Many people make their first trip abroad relying on just their savings, or the rent they receive on their house, if they have one. While this may work in the short term, funds can quickly run out, as independents frequently underestimate the cost of things like housing (which can be very high in foreign cities) and buying a property for their operation.
So you will need to consider how to keep funds rolling in, and this is better done in advance rather than once you’ve been abroad for three years. Doing it as part of your preparation will work well. Many of your friends will be willing to support either you personally or the work that you do, and don’t be afraid to ask them. This will help them (literally) to buy into your vision.

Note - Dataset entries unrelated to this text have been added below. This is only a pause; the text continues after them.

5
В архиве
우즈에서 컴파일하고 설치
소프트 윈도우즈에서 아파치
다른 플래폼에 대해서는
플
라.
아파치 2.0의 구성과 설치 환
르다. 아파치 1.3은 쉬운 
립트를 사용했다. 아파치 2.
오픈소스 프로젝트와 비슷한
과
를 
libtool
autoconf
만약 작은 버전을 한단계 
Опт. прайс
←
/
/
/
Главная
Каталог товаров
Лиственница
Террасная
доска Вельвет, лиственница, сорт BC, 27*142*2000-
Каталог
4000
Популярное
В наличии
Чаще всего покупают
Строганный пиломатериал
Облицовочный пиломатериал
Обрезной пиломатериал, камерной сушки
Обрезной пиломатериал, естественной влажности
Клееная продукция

You can raise funds in a number of different ways:
Personal support. Ask your family, friends, colleagues and church members if they will be willing to donate to you (or your charity) a set amount each month. You will need to explain carefully why you need this. People are going to be reluctant to support you lounging about having a good time in the sun while they’re hard at work, so think through what their support means and engage their interest.

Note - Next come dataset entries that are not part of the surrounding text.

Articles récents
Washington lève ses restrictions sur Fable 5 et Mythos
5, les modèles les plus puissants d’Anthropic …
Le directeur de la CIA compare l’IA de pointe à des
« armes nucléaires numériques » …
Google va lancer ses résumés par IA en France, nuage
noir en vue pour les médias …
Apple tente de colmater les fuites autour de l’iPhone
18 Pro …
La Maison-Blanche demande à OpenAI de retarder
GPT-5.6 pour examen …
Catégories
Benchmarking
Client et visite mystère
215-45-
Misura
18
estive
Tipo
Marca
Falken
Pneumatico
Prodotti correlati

Set up a charity. If you a planning a specific long-term ministry it might be worth you setting up your own charity as a vehicle for it. It’s not particularly hard and it will give you a lot of credibility. Funds that people donate will be eligible for Gift Aid (currently 25%) of the gift which will boost the charity’s income significantly. It will also boost the confidence of donors that you’re accountable.
Churches and agencies. If you are doing something that could attract organisational support, make sure you apply. Get the support of your church, denomination and other local churches behind you. It may be hard for you at first to convince them it’s a good investment, but build a relationship and show them your reliability. There may be large charities looking to partner with small local operations. It does no harm to enquire.
Activities. Do something to engage people’s attention. Whether it’s a quiz night or a marathon, washing cars or doing a parachute jump, something specific as a fundraiser will build support, particularly if it’s an area you’re good at (baking?), challenged about (a sponsored silence if you’re really talkative) or scared of – men waxing their legs always draws an interested crowd!
Grants. There are a large number of charities, Christian and otherwise, which will give grants to projects that further their aims. Again, it may be difficult for you to get funds to start with, but keep trying. There is a website called Guide Star which culls information from the UK Charity Commission website and allows you to access it via their search criteria.
It is vitally important that you do not overlook financial support as part of your preparation, as there is nothing quite so embarrassing – both at home and in the host country – as returning home with the job half-done simply because you’ve run out of funds.